Passage to read:
= = = = =

Ah, Insurrection, the odd one to place (in that First Contact is generally popular and Nemesis is not).  I watched it between Christmas and New Year last year after hating it when it came out, and I loved it.  I really did.  It may have been a sugar rush from pilfered chocolate, as well as nice mulled wine, but I really enjoyed it. 

Yes the humour is misplaced and cringe worthy (I love G&S but it just doesn’t work here), yes it marginalises Crusher and Troi (again), yes the whole “Worf has puberty” thing is just embarrassing, yes Data seems to regress to his development level of Season 1 or 2 of TNG, yes Dougherty (and I swear the only thing I remembered about him was very unique way of signing off on comms with that very tired-sounding “Dough-erty…out”) is up there with Kenelley, Pressman etc, and yes the baddies are a bit daft.  And we haven’t even covered my main gripe, which is…

I find the Donna Murphy portrayal of Anij utterly tiresome.  The direction appears to have been “go all slightly aloof hippy Earth mother” and she does that with a disengaged delivery partnered with tired platitudes in the script (“haven’t got round to it yet,” etc.).  It is just vacuous, lazy and dull.  I’m not a fully paid-up member of the “Picard must get together with Beverley” club; I could just as easily see them being very close friends rather than anything more intimate, so this is not frustration that the script has him fall for someone else.  My gripe is that the character is awful and the delivery is wooden.  Harrumph.

And yet I still love this film, surprisingly, why?  Because…

– While I agree with KRAD that the TNG films push Riker, La Forge, (basically anyone who is not Picard or Data) et al to the margins, this is, to me, the one that does it the least. Certainly Worf, Riker and La Forge get bits to do. 
– Troi and Riker finally get (back) together. This will be tragically used / abused in Nemesis but here it’s nice, it’s right, and the flirting etc. actually feels quite genuine.

= = = = =

Tasks for this exercise:
- a) Rewrite the Insurrection review from "And yet I still" to "bits to do.", changing "surprisingly" to "unexpectedly".
- b) Continue the Insurrection review after its last sentence.

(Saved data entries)
= = = = =

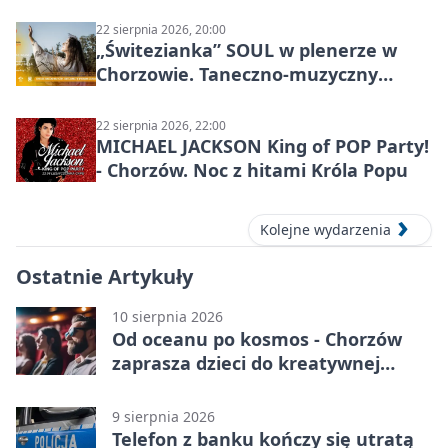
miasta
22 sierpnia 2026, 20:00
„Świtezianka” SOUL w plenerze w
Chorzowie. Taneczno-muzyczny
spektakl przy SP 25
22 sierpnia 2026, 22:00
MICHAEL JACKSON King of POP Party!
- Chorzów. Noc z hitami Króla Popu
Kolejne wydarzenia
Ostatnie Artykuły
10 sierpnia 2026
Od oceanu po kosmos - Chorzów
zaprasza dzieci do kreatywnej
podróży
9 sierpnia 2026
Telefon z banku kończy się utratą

= = = = =

Answers below:
- a)
And yet I still love this film, unexpectedly, why?  Because…

– While I agree with KRAD that the TNG films push Riker, La Forge, (basically anyone who is not Picard or Data) et al to the margins, this is, to me, the one that does it the least. Certainly Worf, Riker and La Forge get bits to do.

- b)
– The joystick-as-control for an object the size of a small city is a curious new bit of pointless tech, but I still really enjoyed the B plot on the Enterprise as Riker and La Forge race out of the Briar Patch to alert Starfleet. It was also nice to see other members of the Enterprise E crew. 
– Data has less to do than in the preceding or succeeding films: the endless faffing with Data and the Borg Queen was one of two things that nearly ruined First Contact for me (the other was the complete failure to acknowledge the effect of the part-assimilation of the Enterprise – does anyone know if that was addressed anywhere?) and Nemesis was a Data-fest disaster. I can handle “Data malfunctions / tries to be a child” if it means that other characters (really a misused Worf on the planet and the Riker / La Forge combo in space) get some dialogue and, y’know, screen time. 
– The film looks gorgeous, and the music is something else.  The scene (as is mentioned above in other comments) where La Forge sees the sun rise without implants or VISOR is beautiful in terms of cinematography, acting and music. It is a wonderful moment that makes us invested in the plot; when La Forge later explains why he is supporting Picard’s stand you know he means it (even if the acting is less convincing in the latter scene).
– I like the moralising, I like the question at the heart of the story, even if, as others have said, it could have benefitted from being more nuanced (and by less signposting of everyone not Enterprise-E or Baku as ‘bad’). But at least it has a concept at its heart: Nemesis only half-heartedly tries to come up with anything. 

If memory serves this film had very limited promotion in the UK; I can remember, vividly, the blitz of advertising for The Undiscovered Country (and I was 9!), Generations and First Contact but I don’t think that Insurrection had anything like the promotion afforded to its predecessors.  I can remember Patrick Stewart giving a very awkward interview in which he seemed very uncomfortable (and I think he largely focussed on the beginning where Data goes nuts) on early evening TV, and a couple of tabloid newspaper features (focussing on the joystick, for Christ’s sake), and, after release, a couple of TV adverts, but that’s it.  I don’t think I knew anything about it until the week it came out.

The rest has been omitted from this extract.